- **WORK REQUIRED**
Rewrite each line of the listing below as a Markdown table with the columns "Row" and "Entry," numbering the rows and skipping any blank lines. Leave the pictures out of the table.

- **SUPPLIED MATERIAL**
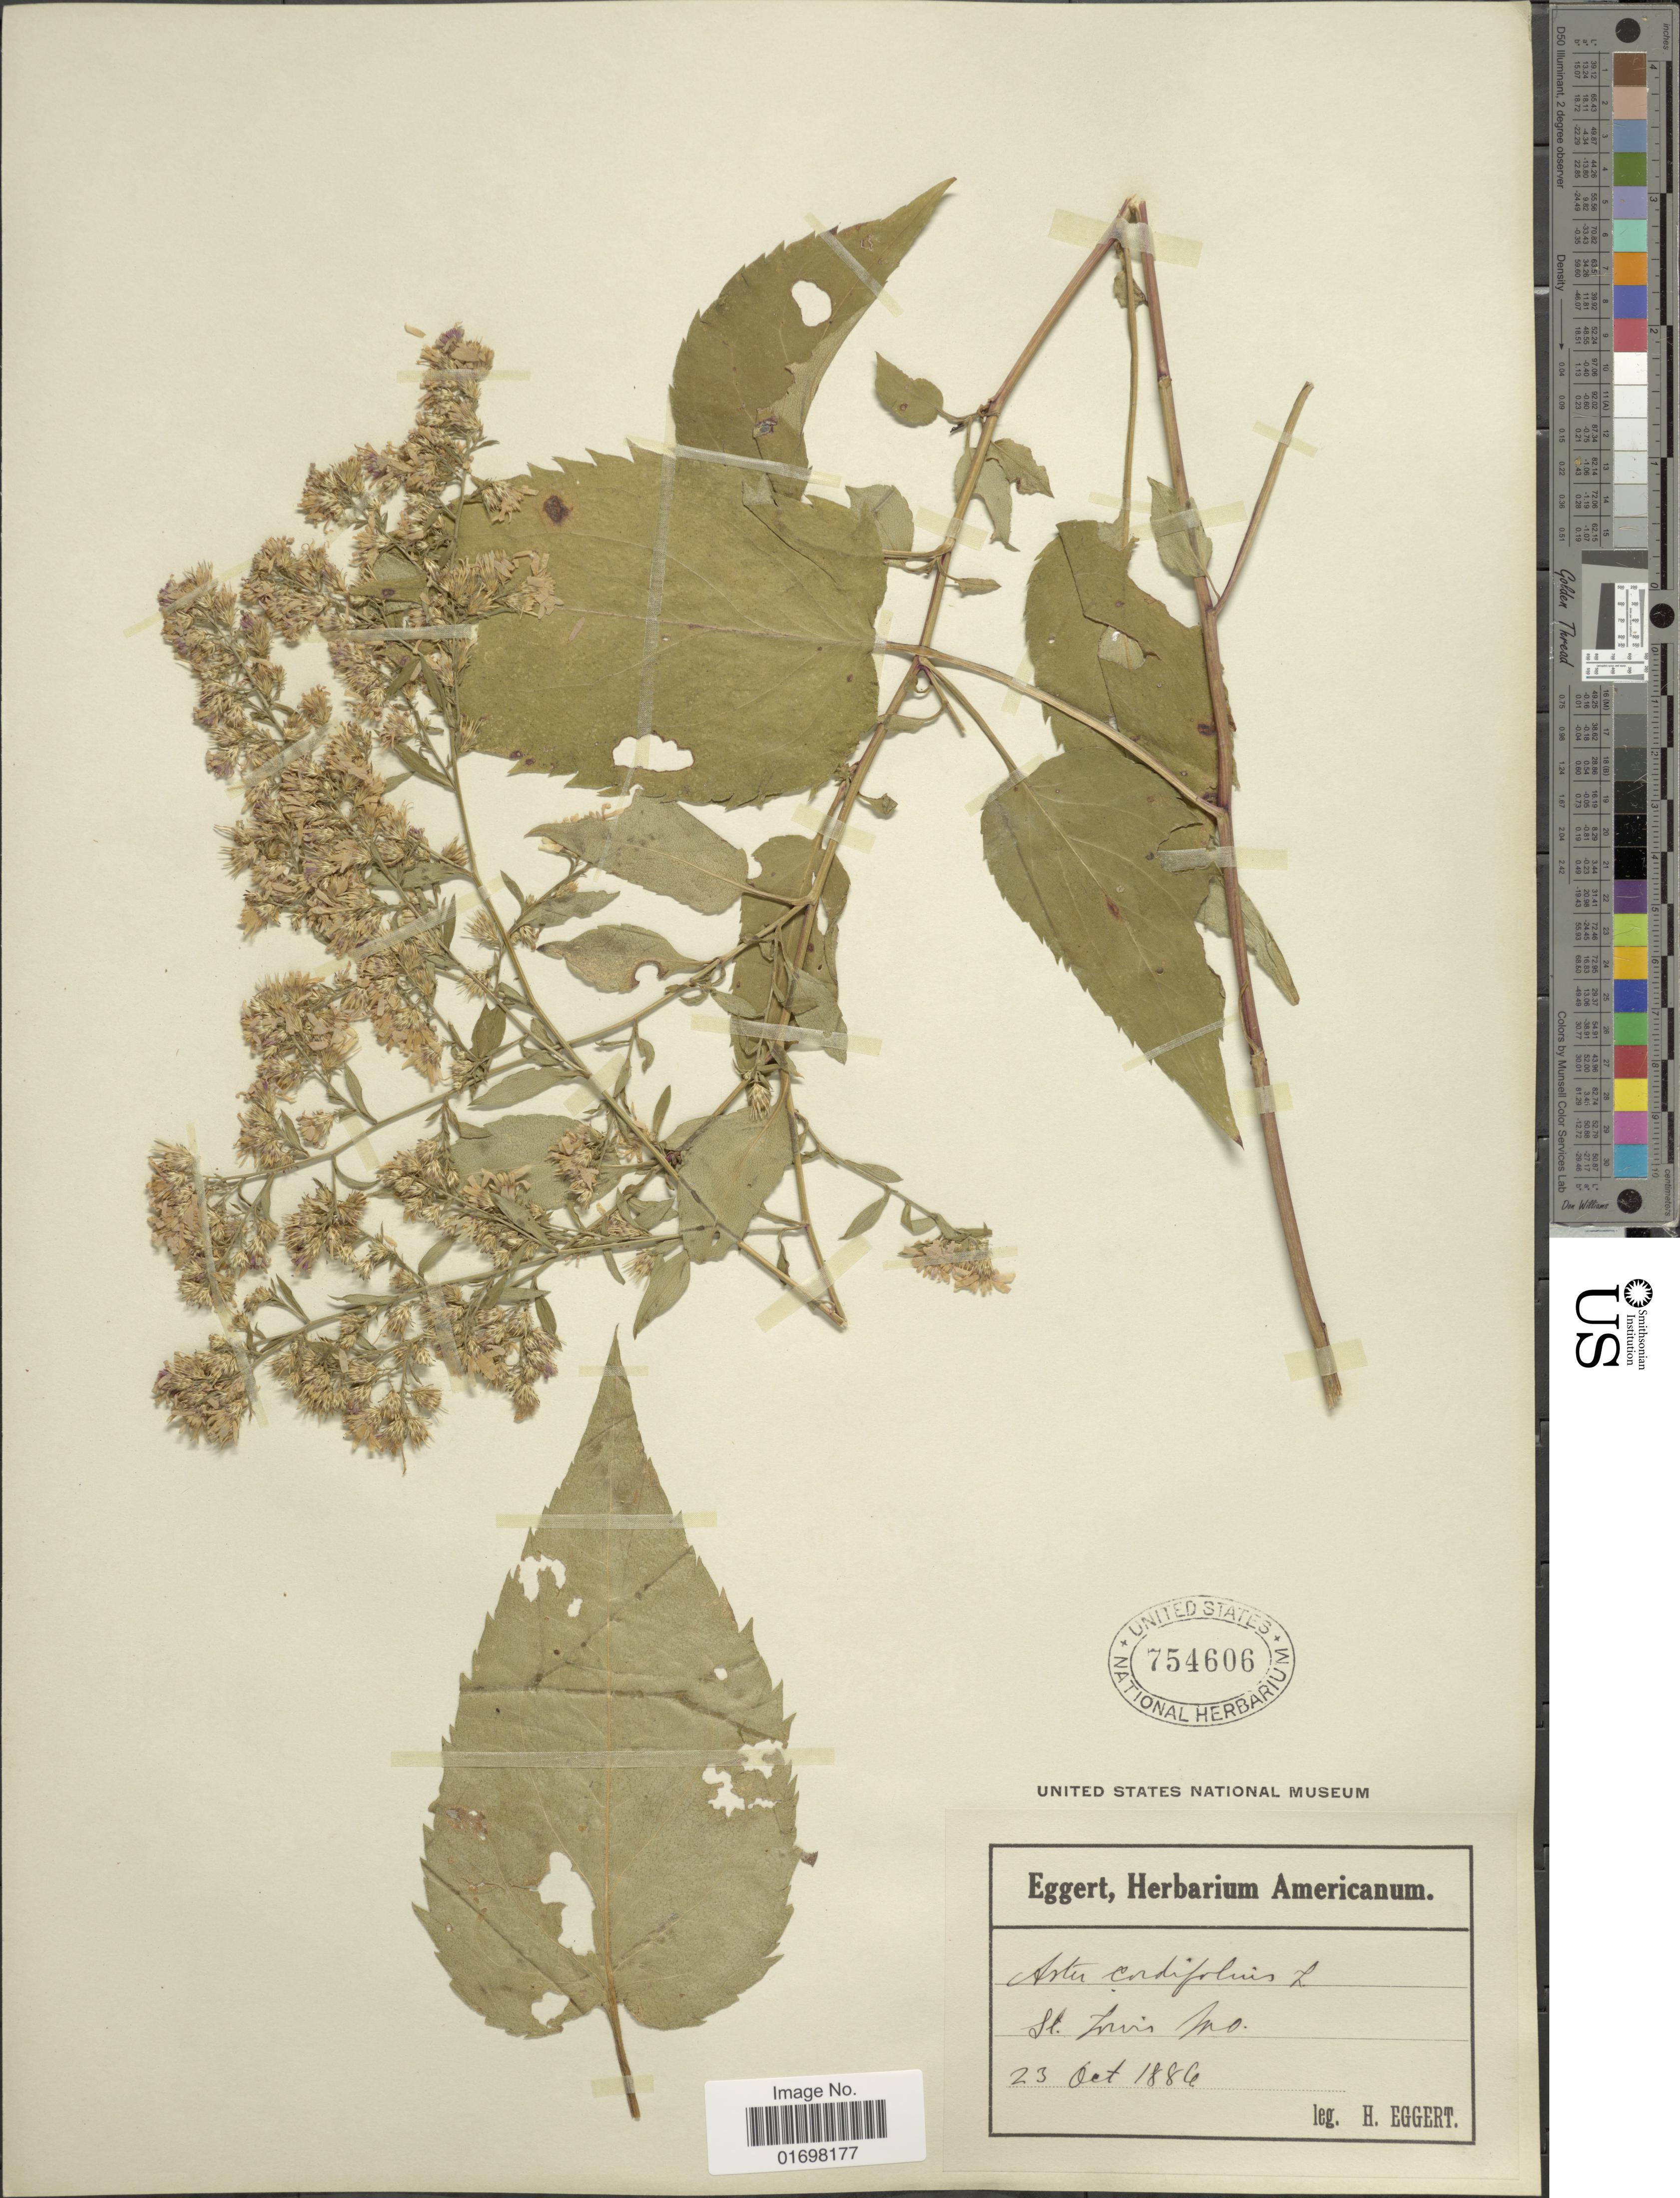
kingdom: Plantae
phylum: Tracheophyta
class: Magnoliopsida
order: Asterales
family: Asteraceae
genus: Symphyotrichum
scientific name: Symphyotrichum cordifolium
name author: (L.) G.L. Nesom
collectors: H. Eggert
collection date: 1886-10-23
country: United States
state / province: Missouri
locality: St. Louis, Mo.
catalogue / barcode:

- **REPLY TO THE TASK**
| Row | Entry |
|---|---|
| 1 | kingdom: Plantae |
| 2 | phylum: Tracheophyta |
| 3 | class: Magnoliopsida |
| 4 | order: Asterales |
| 5 | family: Asteraceae |
| 6 | genus: Symphyotrichum |
| 7 | scientific name: Symphyotrichum cordifolium |
| 8 | name author: (L.) G.L. Nesom |
| 9 | collectors: H. Eggert |
| 10 | collection date: 1886-10-23 |
| 11 | country: United States |
| 12 | state / province: Missouri |
| 13 | locality: St. Louis, Mo. |
| 14 | catalogue / barcode: |